DOMA, signed by President Bill Clinton in 1996, prevented same-sex couples whose marriages were recognized by their home state from receiving the hundreds of benefits available to other married couples under federal law. During the Obama administration, the Justice Department initially defended DOMA in court despite the administration’s desire to repeal it. But the Justice Department changed course in early 2011, finding that the law was unconstitutional and declining to defend it any longer. (The majority opinion slightly criticized that decision on Wednesday, writing that the "failure to defend the constitutionality of an Act of Congress based on a constitutional theory not yet established in judicial decisions" had "created a procedural dilemma.") House Republicans have since spent hundreds of thousands of dollars taking over that defense.

Plaintiff Edie Windsor, 84, sued the federal government after the Internal Revenue Service denied her refund request for the $363,000 in federal estate taxes she paid after her spouse, Thea Spyer, died in 2009.

During the March oral arguments in United States v. Windsor, a majority of the court seemed to express doubts about the constitutionality of DOMA. Justice Ruth Bader Ginsburg said that supporters of the law seemed to want "two types of marriage," likening same-sex unions to the "skim milk" version of marriage.

On Wednesday, the court’s majority ruled that the power of the individual state in defining marriage "is of central relevance" and the decision to grant same-sex couples the right to marry is "of immense import." The state, the court ruled, "used its historic and essential authority to define the marital relation in this way, its role and its power in making the decision enhanced the recognition, dignity, and protection of the class in their own community." The court held that DOMA "because of its reach and extent, departs from this history and tradition of reliance on state law to define marriage."

DOMA’s "demonstrated purpose is to ensure that if any State decides to recognize same-sex marriages, those unions will be treated as second-class marriages for purposes of federal law," the majority ruled. "This raises a most serious question under the Constitution’s Fifth Amendment." DOMA, the majority said, "humiliates tens of thousands of children now being raised by same-sex couples" and "makes it even more difficult for the children to understand the integrity and closeness of their own family and its concord with other families in their community and in their daily lives."

Roberts, in his written dissent, said he "would not tar the political branches with the brush of bigotry" without "more convincing evidence that the Act’s principal purpose was to codify malice." He said he believed Congress acted constitutionally when it passed legislation to "retain the definition of marriage that, at that point, had been adopted by every State in our Nation, and every nation in the world."

Scalia delivered his dissent from the bench. "In the majority’s telling," he said, "this story is black-and-white: hate your neighbor or come along with us.
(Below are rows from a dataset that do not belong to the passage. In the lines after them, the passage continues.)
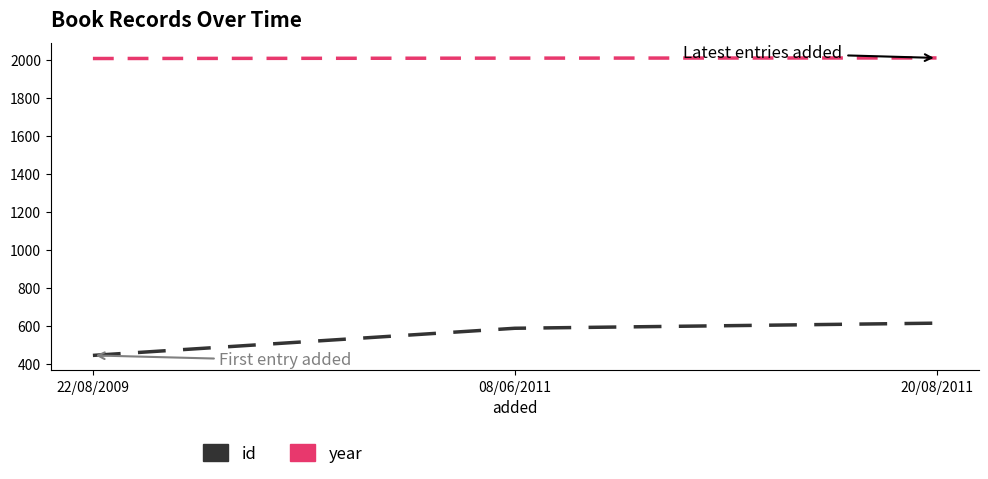

Rank the series at 22/08/2009 from lowest to highest value.

id, year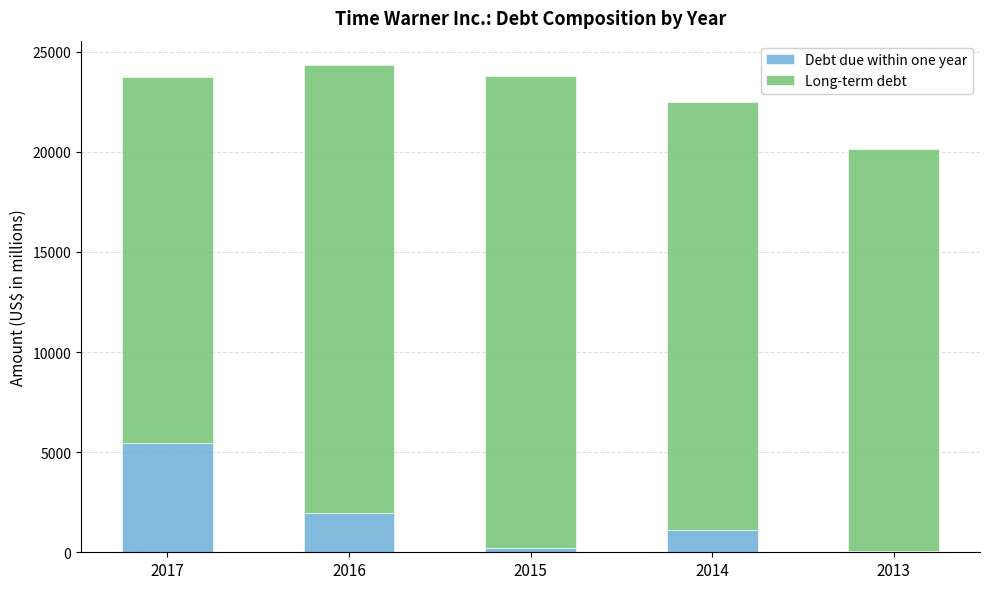

Where is Debt due within one year nearest to the value 2758?

2016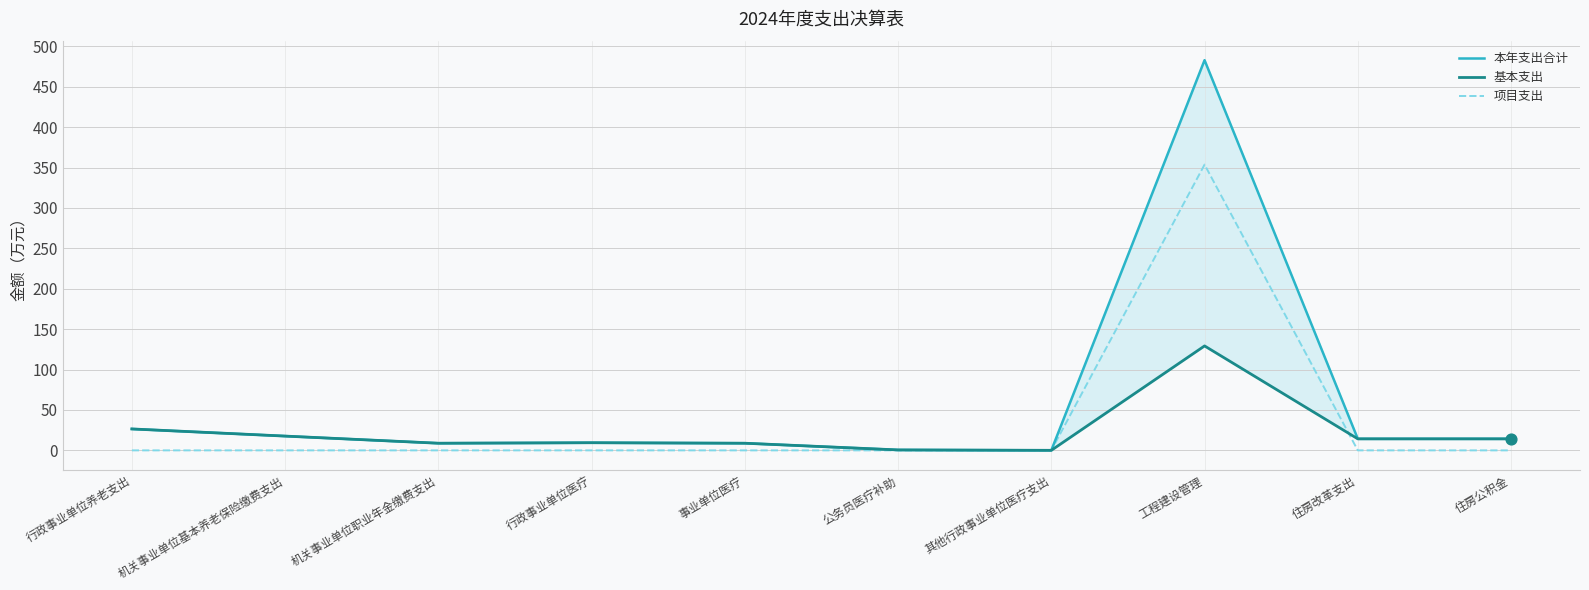

At how many categories does at least one series exceed 4?

8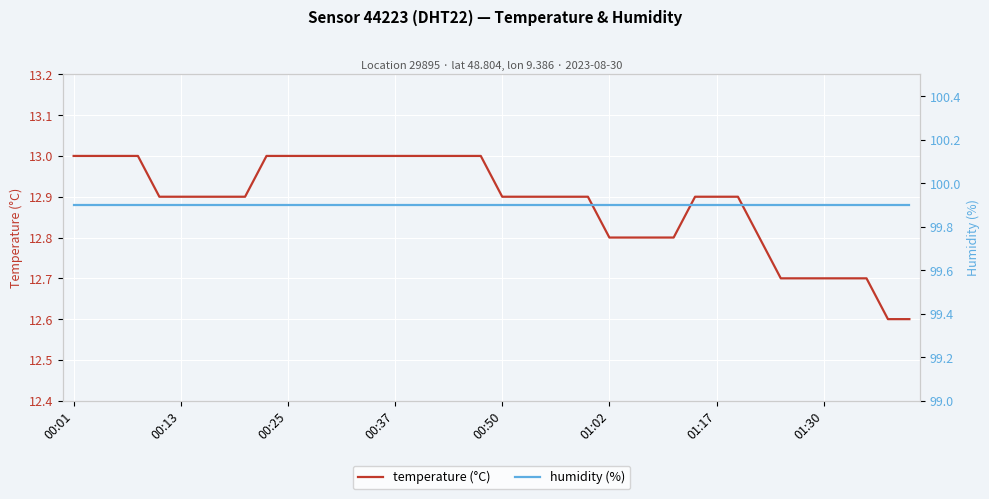

What is the label of the 5th point from the left?

00:50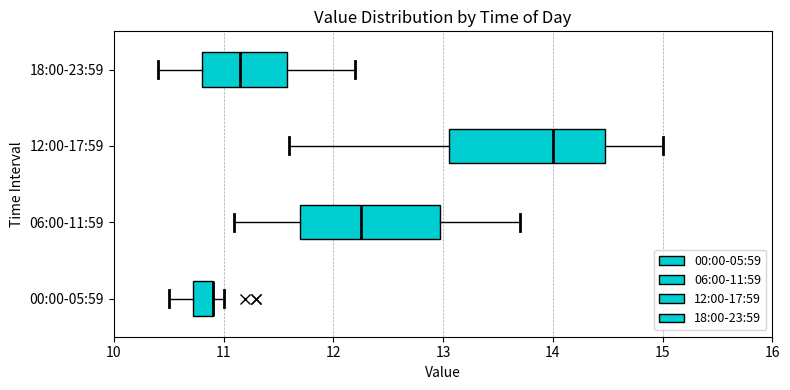

Where does the left whisker of the box for 18:00-23:59 end on the x-axis? The values are not printed on the chart, so give them approximately, as read against the axis.

10.4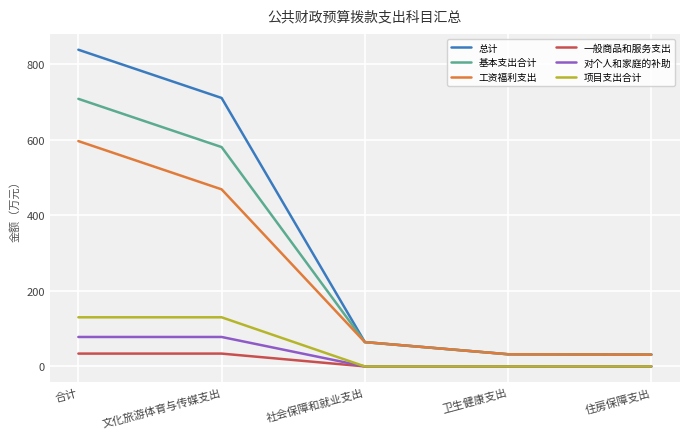

Rank the series at 合计 from highest to lowest value.

总计, 基本支出合计, 工资福利支出, 项目支出合计, 对个人和家庭的补助, 一般商品和服务支出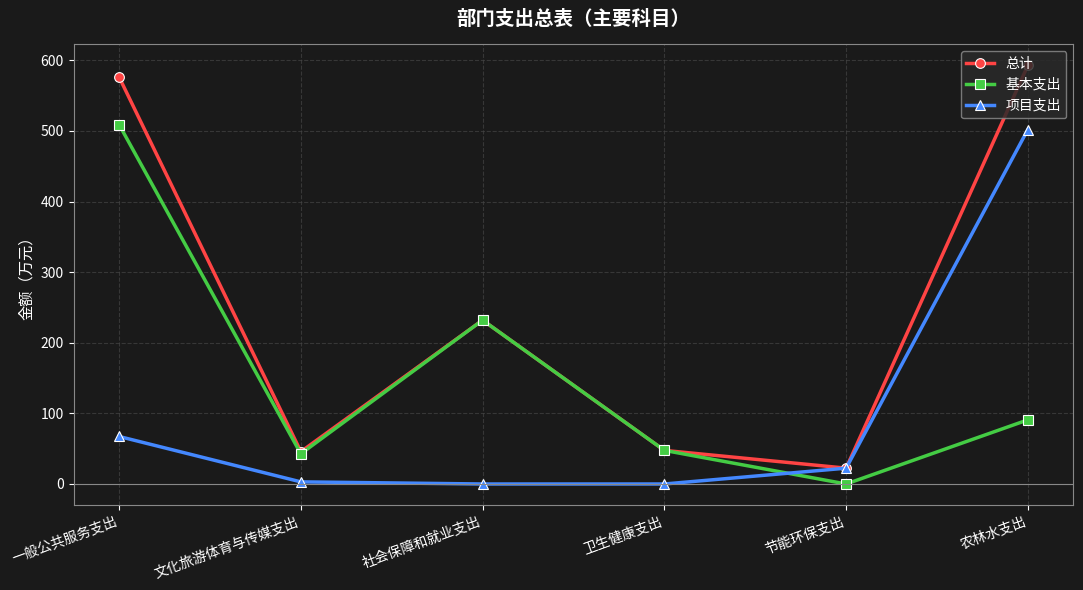

What is the spread (max minus min) of values at 文化旅游体育与传媒支出?

42.8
The truth is more complicated. It is hard to admit that one’s political opponents are not monsters, especially in a struggle like this one, and the challenge in the end proves more than today’s Court can handle. Too bad."

Some, Scalia said, "will rejoice in today’s decision, and some will despair at it, that is the nature of a controversy that matters so much to so many. But the Court has cheated both sides, robbing the winners of an honest victory, and the losers of the peace that comes from a fair defeat. We owed both of them better."

In his written dissent, Scalia declared that the Constitution "neither requires nor forbids our society to approve of same-sex marriage, much as it neither requires nor forbids us to approve of no-fault divorce, polygamy, or the consumption of alcohol." The majority’s opinion, he wrote, declares "open season on any law that (in the opinion of the law’s opponents and any panel of like-minded federal judges) can be characterized as mean-spirited."